7. Most people don’t even know it happened, but after Bizarro № 1 populated Htrae with other Bizarro-Supermen, what change was made to their costumes?

The S on their costumes changed to a mirror-image of the S. (You gave this away in the image you posted)

8.The Black Panther’s infamous face-exposing half-cowl was first seen in what issue of what comic title?

Avengers #51(APR68), in which he appears when nominated for membership by the departing Captain America. The following issue he becomes a member and is cover-featured with the half-mask. Immediately prior to this he was in Captain America #100, cover-featured with his full mask.

The practise of observing Federal holidays on Mondays, so everyone could have a long week-end, was instituted in 1971, as a result of the Uniform Monday Holiday Act of 1968. 

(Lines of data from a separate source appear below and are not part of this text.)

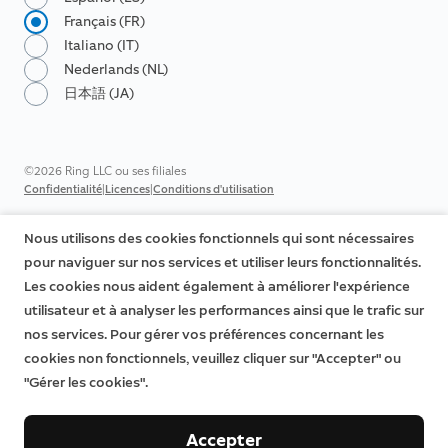
Français (FR)
Italiano (IT)
Nederlands (NL)
日本語 (JA)
©2026 Ring LLC ou ses filiales
|
|
Confidentialité
Licences
Conditions d'utilisation
Nous utilisons des cookies fonctionnels qui sont nécessaires
pour naviguer sur nos services et utiliser leurs fonctionnalités.
Les cookies nous aident également à améliorer l'expérience
utilisateur et à analyser les performances ainsi que le trafic sur
nos services. Pour gérer vos préférences concernant les
cookies non fonctionnels, veuillez cliquer sur "Accepter" ou
"Gérer les cookies".
Accepter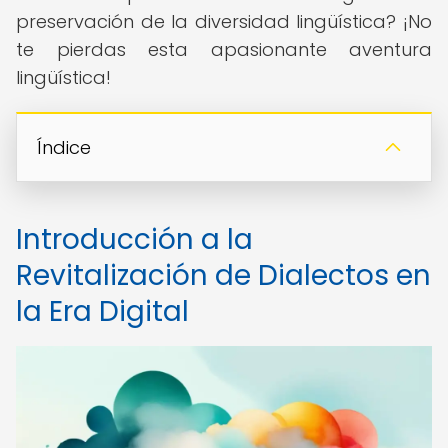
preservación de la diversidad lingüística? ¡No
te pierdas esta apasionante aventura
lingüística!
Índice
Introducción a la
Revitalización de Dialectos en
la Era Digital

It may be Federal, but here in California when an unmoved holiday (for example Independence Day, Veterans Day, Christmas Day, New Year’s Day) falls on a Sunday, Monday is treated as a holiday. When it falls on a Saturday, Friday is treated as a holiday except for the Post Office and the Banks. Since they are normally open on Saturdays, they close on Saturday.

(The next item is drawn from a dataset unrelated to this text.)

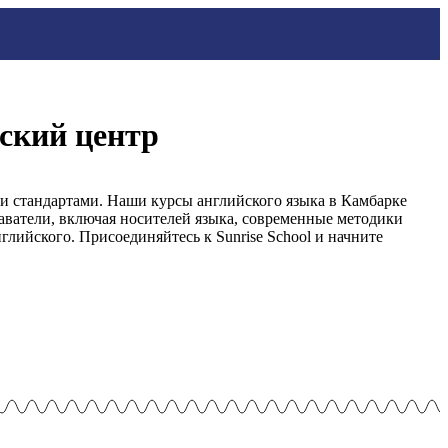
еский центр
ми стандартами. Наши курсы английского языка в Камбарке
аватели, включая носителей языка, современные методики
лийского. Присоединяйтесь к Sunrise School и начните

1. Batman’s chest symbol includes the yellow ring around the bat. Batman #183 established the Earth-One Batman didn’t have the yellow ring at the start of his career.
2. I’m going with X-Men #39 even though that seems way too obvious.
3 When Wally brings his costume into or out of his ring, an invisible spray dyes his hair. Flash #138 “Mystery of the Matinee Idol.”
4. I thought this would be a cinch given the amount of Supergirl I have in reprint, but I got nothing.
5. Based on the one story I found where she’s at the beach, I don’t think she did anything special to keep her costume available.
6. Tony changed his armor from steel grey to the red and gold look after his date said a noble hero like Iron Man needed to look more like a knight in shining armor.
7. The Bizarro uniforms didn’t get the reverse S logo on the chest until Action #293, “The Good Deeds of Bizarro Luthor.”
8. It appears to be Avengers 52, though that also seems too obvious.
9. Hawkgirl’s earrings are a sign she’s married, equivalent to an Earth wedding ring.
10. The uniforms expand out of the hawk medallions at the center of his flying harness.
Thanks for taking the time Commander, I really enjoy these.


Having located my copy of Hawkman #5 (December 1964 - January 1965), and this panel from the story "Steal, Shadow - Steal", I can now upgrade the level of confidence in my answer to question 10 from "fairly confident" to "sure"!